WHAT TO WORK ON: Leaving out the images, please reproduce each line below exactly.

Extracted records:
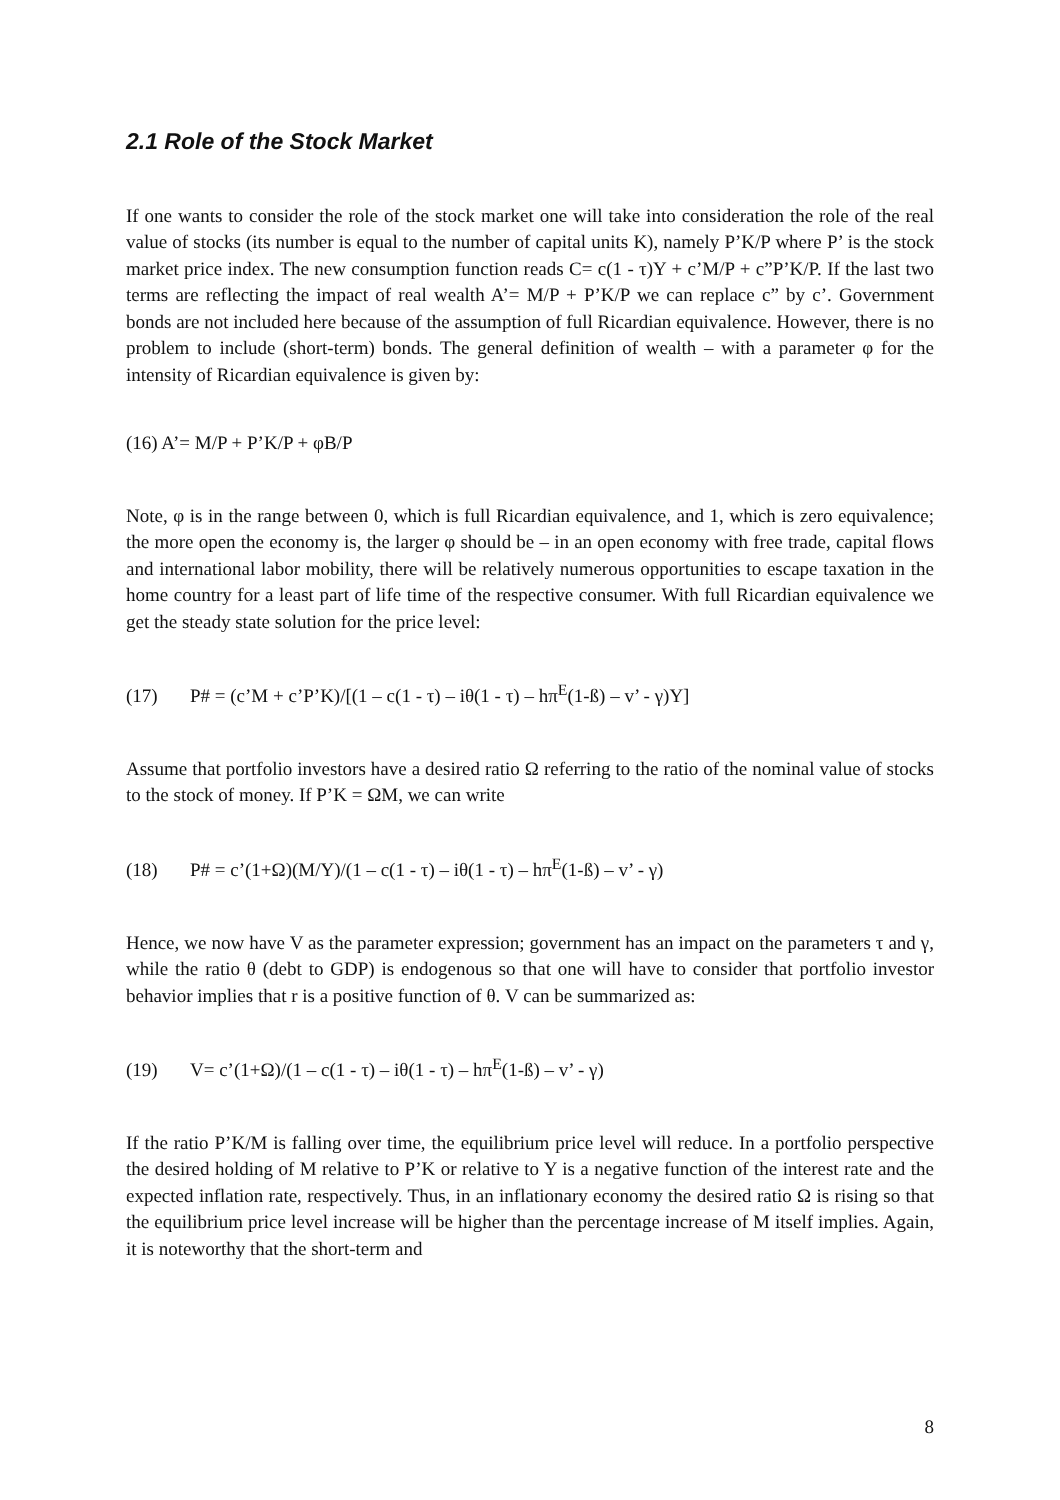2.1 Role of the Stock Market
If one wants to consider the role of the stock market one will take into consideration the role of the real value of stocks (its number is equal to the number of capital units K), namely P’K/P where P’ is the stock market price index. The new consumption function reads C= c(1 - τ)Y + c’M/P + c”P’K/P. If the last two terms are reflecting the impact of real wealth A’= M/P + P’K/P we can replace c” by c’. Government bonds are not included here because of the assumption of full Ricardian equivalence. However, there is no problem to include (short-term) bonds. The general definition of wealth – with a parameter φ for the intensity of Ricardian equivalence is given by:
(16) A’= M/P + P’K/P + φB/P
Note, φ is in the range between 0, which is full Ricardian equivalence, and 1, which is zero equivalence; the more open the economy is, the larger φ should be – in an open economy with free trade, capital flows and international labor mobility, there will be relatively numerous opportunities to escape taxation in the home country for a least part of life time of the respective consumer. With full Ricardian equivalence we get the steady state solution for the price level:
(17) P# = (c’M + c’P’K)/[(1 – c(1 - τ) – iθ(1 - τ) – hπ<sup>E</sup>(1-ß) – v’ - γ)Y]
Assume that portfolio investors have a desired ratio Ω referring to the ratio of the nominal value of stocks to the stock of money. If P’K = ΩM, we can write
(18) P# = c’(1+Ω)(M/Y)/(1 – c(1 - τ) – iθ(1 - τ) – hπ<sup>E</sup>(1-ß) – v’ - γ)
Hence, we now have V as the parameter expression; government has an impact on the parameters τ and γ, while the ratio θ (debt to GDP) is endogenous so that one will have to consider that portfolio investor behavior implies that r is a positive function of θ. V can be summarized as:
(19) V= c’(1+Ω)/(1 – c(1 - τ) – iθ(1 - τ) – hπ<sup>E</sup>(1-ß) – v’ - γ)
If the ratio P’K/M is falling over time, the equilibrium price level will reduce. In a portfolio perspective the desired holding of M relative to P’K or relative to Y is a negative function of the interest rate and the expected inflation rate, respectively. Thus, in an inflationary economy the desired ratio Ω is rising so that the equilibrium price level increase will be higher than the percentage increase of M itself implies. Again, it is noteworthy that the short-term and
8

REPLY:
2.1 Role of the Stock Market
If one wants to consider the role of the stock market one will take into consideration the role of the real value of stocks (its number is equal to the number of capital units K), namely P’K/P where P’ is the stock market price index. The new consumption function reads C= c(1 - τ)Y + c’M/P + c”P’K/P. If the last two terms are reflecting the impact of real wealth A’= M/P + P’K/P we can replace c” by c’. Government bonds are not included here because of the assumption of full Ricardian equivalence. However, there is no problem to include (short-term) bonds. The general definition of wealth – with a parameter φ for the intensity of Ricardian equivalence is given by:
(16) A’= M/P + P’K/P + φB/P
Note, φ is in the range between 0, which is full Ricardian equivalence, and 1, which is zero equivalence; the more open the economy is, the larger φ should be – in an open economy with free trade, capital flows and international labor mobility, there will be relatively numerous opportunities to escape taxation in the home country for a least part of life time of the respective consumer. With full Ricardian equivalence we get the steady state solution for the price level:
(17) P# = (c’M + c’P’K)/[(1 – c(1 - τ) – iθ(1 - τ) – hπ<sup>E</sup>(1-ß) – v’ - γ)Y]
Assume that portfolio investors have a desired ratio Ω referring to the ratio of the nominal value of stocks to the stock of money. If P’K = ΩM, we can write
(18) P# = c’(1+Ω)(M/Y)/(1 – c(1 - τ) – iθ(1 - τ) – hπ<sup>E</sup>(1-ß) – v’ - γ)
Hence, we now have V as the parameter expression; government has an impact on the parameters τ and γ, while the ratio θ (debt to GDP) is endogenous so that one will have to consider that portfolio investor behavior implies that r is a positive function of θ. V can be summarized as:
(19) V= c’(1+Ω)/(1 – c(1 - τ) – iθ(1 - τ) – hπ<sup>E</sup>(1-ß) – v’ - γ)
If the ratio P’K/M is falling over time, the equilibrium price level will reduce. In a portfolio perspective the desired holding of M relative to P’K or relative to Y is a negative function of the interest rate and the expected inflation rate, respectively. Thus, in an inflationary economy the desired ratio Ω is rising so that the equilibrium price level increase will be higher than the percentage increase of M itself implies. Again, it is noteworthy that the short-term and
8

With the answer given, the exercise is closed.